Large Language ModelAI
A deep-learning model trained on huge volumes of text to predict the next token given the previous ones. Scaling next-token prediction to billions of parameters yields the chat-like behaviour of ChatGPT, Claude, and Gemini. Capabilities are bounded by training data and the context window.
e.g. Claude is an LLM — it reads your message as tokens and generates a response one token at a time.
ModelML
In ML, a model is a file of learned numbers (parameters or weights) plus an architecture that tells the program how to use them. Loading a model means reading those numbers; running it means doing arithmetic with them.
OllamaAI
A wrapper around llama.cpp that makes running local LLMs a one-command operation. Pulls quantized GGUF models from a registry, exposes an HTTP API on localhost:11434, and handles model loading/unloading.
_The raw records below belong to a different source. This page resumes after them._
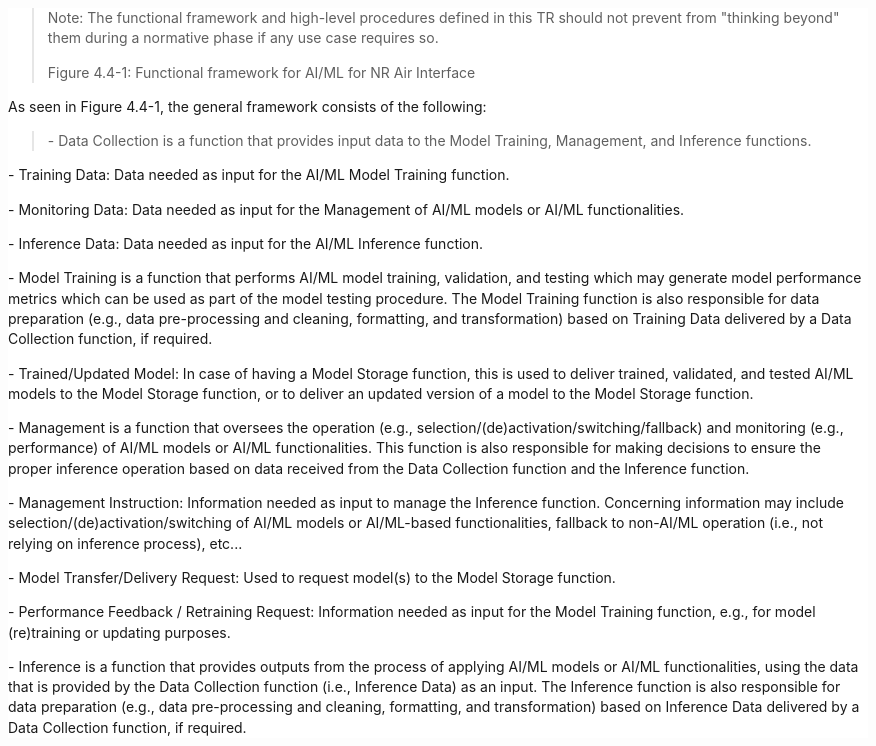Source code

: > Note: The functional framework and high-level procedures defined in
> this TR should not prevent from \"thinking beyond\" them during a
> normative phase if any use case requires so.
>
> Figure 4.4-1: Functional framework for AI/ML for NR Air Interface

As seen in Figure 4.4-1, the general framework consists of the
following:

> \- Data Collection is a function that provides input data to the Model
> Training, Management, and Inference functions.

\- Training Data: Data needed as input for the AI/ML Model Training
function.

\- Monitoring Data: Data needed as input for the Management of AI/ML
models or AI/ML functionalities.

\- Inference Data: Data needed as input for the AI/ML Inference
function.

\- Model Training is a function that performs AI/ML model training,
validation, and testing which may generate model performance metrics
which can be used as part of the model testing procedure. The Model
Training function is also responsible for data preparation (e.g., data
pre-processing and cleaning, formatting, and transformation) based on
Training Data delivered by a Data Collection function, if required.

\- Trained/Updated Model: In case of having a Model Storage function,
this is used to deliver trained, validated, and tested AI/ML models to
the Model Storage function, or to deliver an updated version of a model
to the Model Storage function.

\- Management is a function that oversees the operation (e.g.,
selection/(de)activation/switching/fallback) and monitoring (e.g.,
performance) of AI/ML models or AI/ML functionalities. This function is
also responsible for making decisions to ensure the proper inference
operation based on data received from the Data Collection function and
the Inference function.

\- Management Instruction: Information needed as input to manage the
Inference function. Concerning information may include
selection/(de)activation/switching of AI/ML models or AI/ML-based
functionalities, fallback to non-AI/ML operation (i.e., not relying on
inference process), etc...

\- Model Transfer/Delivery Request: Used to request model(s) to the
Model Storage function.

\- Performance Feedback / Retraining Request: Information needed as
input for the Model Training function, e.g., for model (re)training or
updating purposes.

\- Inference is a function that provides outputs from the process of
applying AI/ML models or AI/ML functionalities, using the data that is
provided by the Data Collection function (i.e., Inference Data) as an
input. The Inference function is also responsible for data preparation
(e.g., data pre-processing and cleaning, formatting, and transformation)
based on Inference Data delivered by a Data Collection function, if
required.
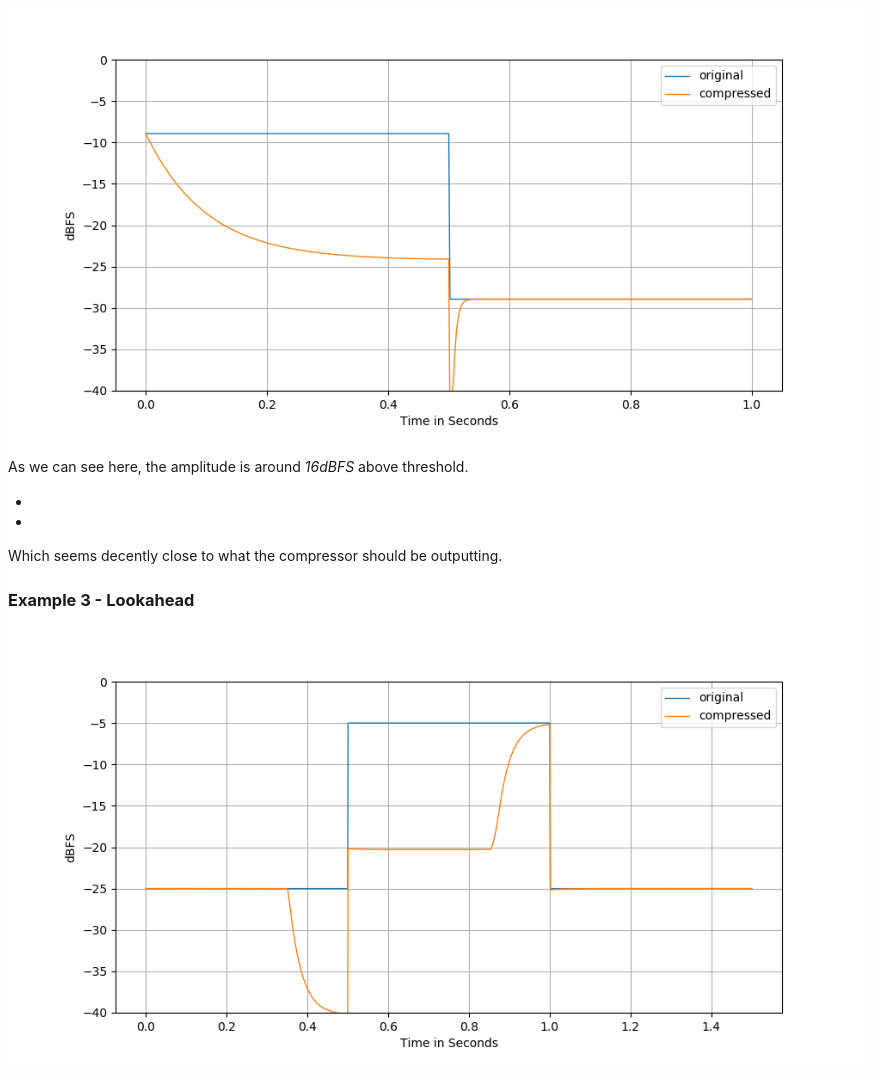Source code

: ![new plot settings](./ex2_sine_compression_new_plot_settings.png "Figure 4: Example two but different amplitude calculation for the plot.")

As we can see here, the amplitude is around *16dBFS* above threshold.

- <math>16 / 10 = 1.6</math>
- <math>-25 + 1.6 = -23.4</math>

Which seems decently close to what the compressor should be outputting.

### Example 3 - Lookahead

![lookahead](./ex3_lookahead.png "Figure 5: Example three. Same settings as example two but with 300ms attack, release and lookahead.")
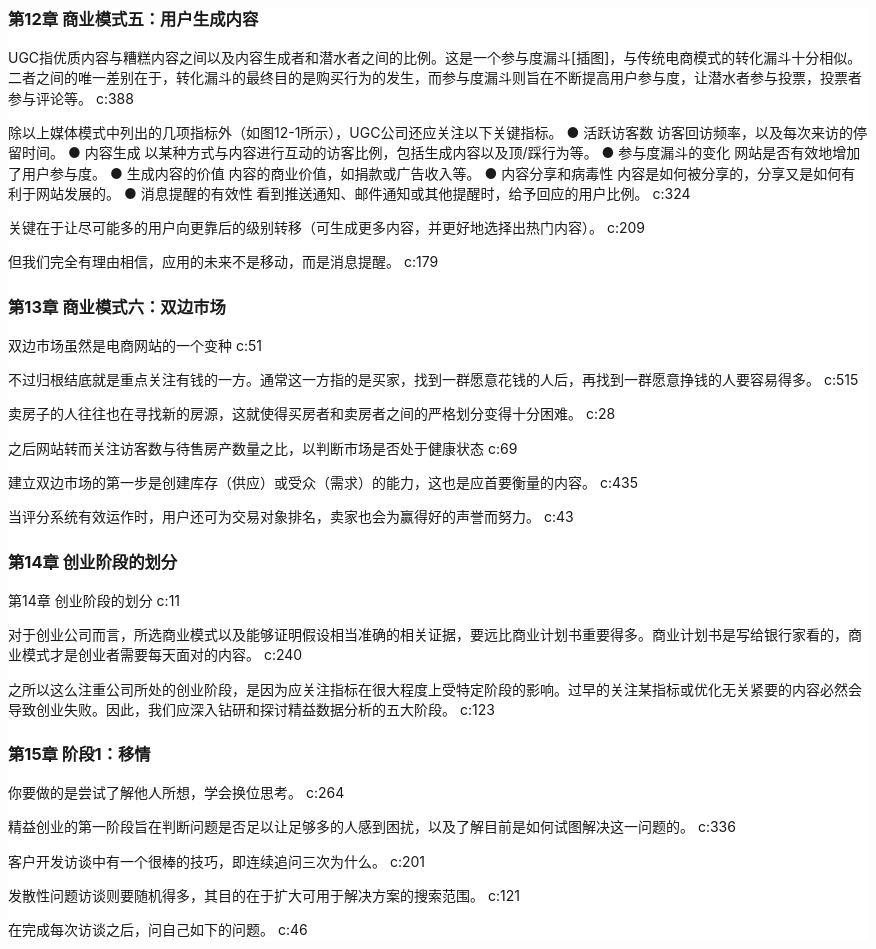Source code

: ### 第12章 商业模式五：用户生成内容

UGC指优质内容与糟糕内容之间以及内容生成者和潜水者之间的比例。这是一个参与度漏斗[插图]，与传统电商模式的转化漏斗十分相似。二者之间的唯一差别在于，转化漏斗的最终目的是购买行为的发生，而参与度漏斗则旨在不断提高用户参与度，让潜水者参与投票，投票者参与评论等。 c:388

除以上媒体模式中列出的几项指标外（如图12-1所示），UGC公司还应关注以下关键指标。
● 活跃访客数
访客回访频率，以及每次来访的停留时间。
● 内容生成
以某种方式与内容进行互动的访客比例，包括生成内容以及顶/踩行为等。
● 参与度漏斗的变化
网站是否有效地增加了用户参与度。
● 生成内容的价值
内容的商业价值，如捐款或广告收入等。
● 内容分享和病毒性
内容是如何被分享的，分享又是如何有利于网站发展的。
● 消息提醒的有效性
看到推送通知、邮件通知或其他提醒时，给予回应的用户比例。 c:324

关键在于让尽可能多的用户向更靠后的级别转移（可生成更多内容，并更好地选择出热门内容）。
 c:209

但我们完全有理由相信，应用的未来不是移动，而是消息提醒。 c:179

### 第13章 商业模式六：双边市场

双边市场虽然是电商网站的一个变种 c:51

不过归根结底就是重点关注有钱的一方。通常这一方指的是买家，找到一群愿意花钱的人后，再找到一群愿意挣钱的人要容易得多。 c:515

卖房子的人往往也在寻找新的房源，这就使得买房者和卖房者之间的严格划分变得十分困难。 c:28

之后网站转而关注访客数与待售房产数量之比，以判断市场是否处于健康状态 c:69

建立双边市场的第一步是创建库存（供应）或受众（需求）的能力，这也是应首要衡量的内容。 c:435

当评分系统有效运作时，用户还可为交易对象排名，卖家也会为赢得好的声誉而努力。 c:43

### 第14章 创业阶段的划分

第14章 创业阶段的划分 c:11

对于创业公司而言，所选商业模式以及能够证明假设相当准确的相关证据，要远比商业计划书重要得多。商业计划书是写给银行家看的，商业模式才是创业者需要每天面对的内容。 c:240

之所以这么注重公司所处的创业阶段，是因为应关注指标在很大程度上受特定阶段的影响。过早的关注某指标或优化无关紧要的内容必然会导致创业失败。因此，我们应深入钻研和探讨精益数据分析的五大阶段。 c:123

### 第15章 阶段1：移情

你要做的是尝试了解他人所想，学会换位思考。 c:264

精益创业的第一阶段旨在判断问题是否足以让足够多的人感到困扰，以及了解目前是如何试图解决这一问题的。 c:336

客户开发访谈中有一个很棒的技巧，即连续追问三次为什么。 c:201

发散性问题访谈则要随机得多，其目的在于扩大可用于解决方案的搜索范围。 c:121

在完成每次访谈之后，问自己如下的问题。 c:46
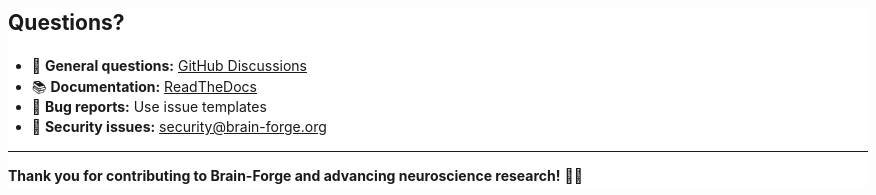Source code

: ## Questions?

- 💬 **General questions:** [GitHub Discussions](https://github.com/hkevin01/brain-forge/discussions)
- 📚 **Documentation:** [ReadTheDocs](https://brain-forge.readthedocs.io)
- 🐛 **Bug reports:** Use issue templates
- 📧 **Security issues:** security@brain-forge.org

---

**Thank you for contributing to Brain-Forge and advancing neuroscience research!** 🧠✨
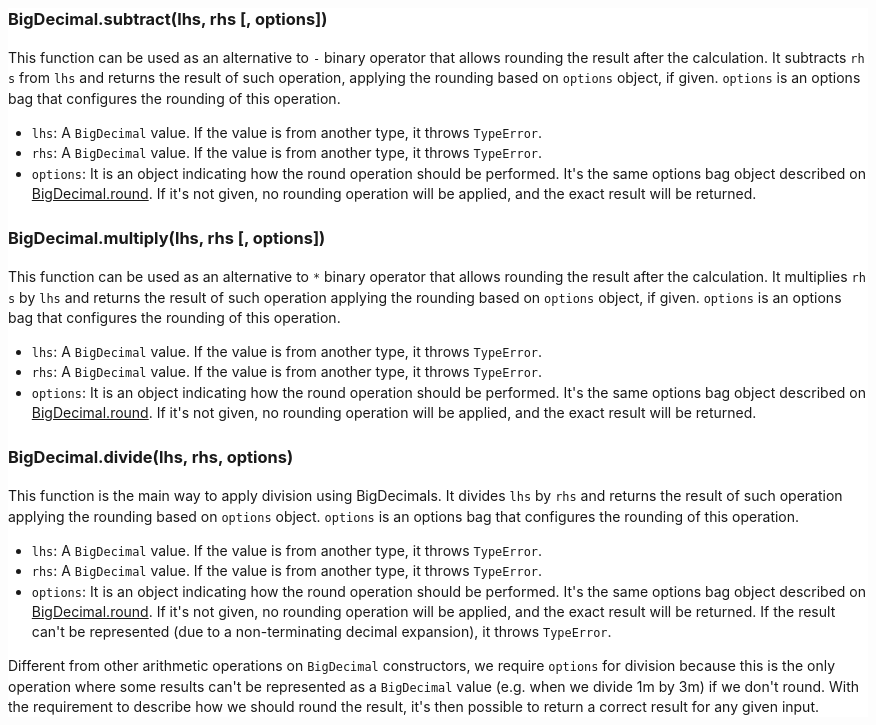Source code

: ### BigDecimal.subtract(lhs, rhs [, options])

This function can be used as an alternative to `-` binary operator that allows rounding the result after the
calculation. It subtracts `rhs` from `lhs` and returns the result of such operation, applying the rounding
based on `options` object, if given. `options` is an options bag that configures the rounding of this
operation.

- `lhs`: A `BigDecimal` value. If the value is from another type, it throws `TypeError`.
- `rhs`: A `BigDecimal` value. If the value is from another type, it throws `TypeError`.
- `options`: It is an object indicating how the round operation should be performed. It's the same options bag
  object described on [BigDecimal.round](#bigdecimalroundvalue--options). If it's not given, no rounding
  operation will be applied, and the exact result will be returned.

### BigDecimal.multiply(lhs, rhs [, options])

This function can be used as an alternative to `*` binary operator that allows rounding the result after the
calculation. It multiplies `rhs` by `lhs` and returns the result of such operation applying the rounding based
on `options` object, if given. `options` is an options bag that configures the rounding of this operation.

- `lhs`: A `BigDecimal` value. If the value is from another type, it throws `TypeError`.
- `rhs`: A `BigDecimal` value. If the value is from another type, it throws `TypeError`.
- `options`: It is an object indicating how the round operation should be performed. It's the same options bag
  object described on [BigDecimal.round](#bigdecimalroundvalue--options). If it's not given, no rounding
  operation will be applied, and the exact result will be returned.

### BigDecimal.divide(lhs, rhs, options)

This function is the main way to apply division using BigDecimals. It divides `lhs` by `rhs` and returns the
result of such operation applying the rounding based on `options` object. `options` is an options
bag that configures the rounding of this operation.

- `lhs`: A `BigDecimal` value. If the value is from another type, it throws `TypeError`.
- `rhs`: A `BigDecimal` value. If the value is from another type, it throws `TypeError`.
- `options`: It is an object indicating how the round operation should be performed. It's the same options bag
  object described on [BigDecimal.round](#bigdecimalroundvalue--options). If it's not given, no rounding
  operation will be applied, and the exact result will be returned. If the result can't be represented (due to a
  non-terminating decimal expansion), it throws `TypeError`.

Different from other arithmetic operations on `BigDecimal` constructors, we require `options` for division
because this is the only operation where some results can't be represented as a `BigDecimal` value (e.g. when
we divide 1m by 3m) if we don't round. With the requirement to describe how we should round the result, it's
then possible to return a correct result for any given input.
The most common on-ramp to local inference in 2026.
PromptNLP
The text you send to an LLM. Includes any system prompt, conversation history, retrieved context, and your actual question. The prompt is the only thing you can change without retraining.
QuantizationML
Compressing model weights from 16-bit floats (FP16) to lower-precision integers (Q8, Q5, Q4) to reduce memory footprint and speed up inference. Q4 cuts size by ~4x with minor quality loss; Q2 saves more but degrades noticeably. The standard trick that makes 70B models fit on consumer hardware.
TokenNLP
The unit an LLM operates on — roughly a word or piece of one. English averages around 4 characters per token. Tokens are the unit of computation, the unit of API billing, and the unit the context window is measured in.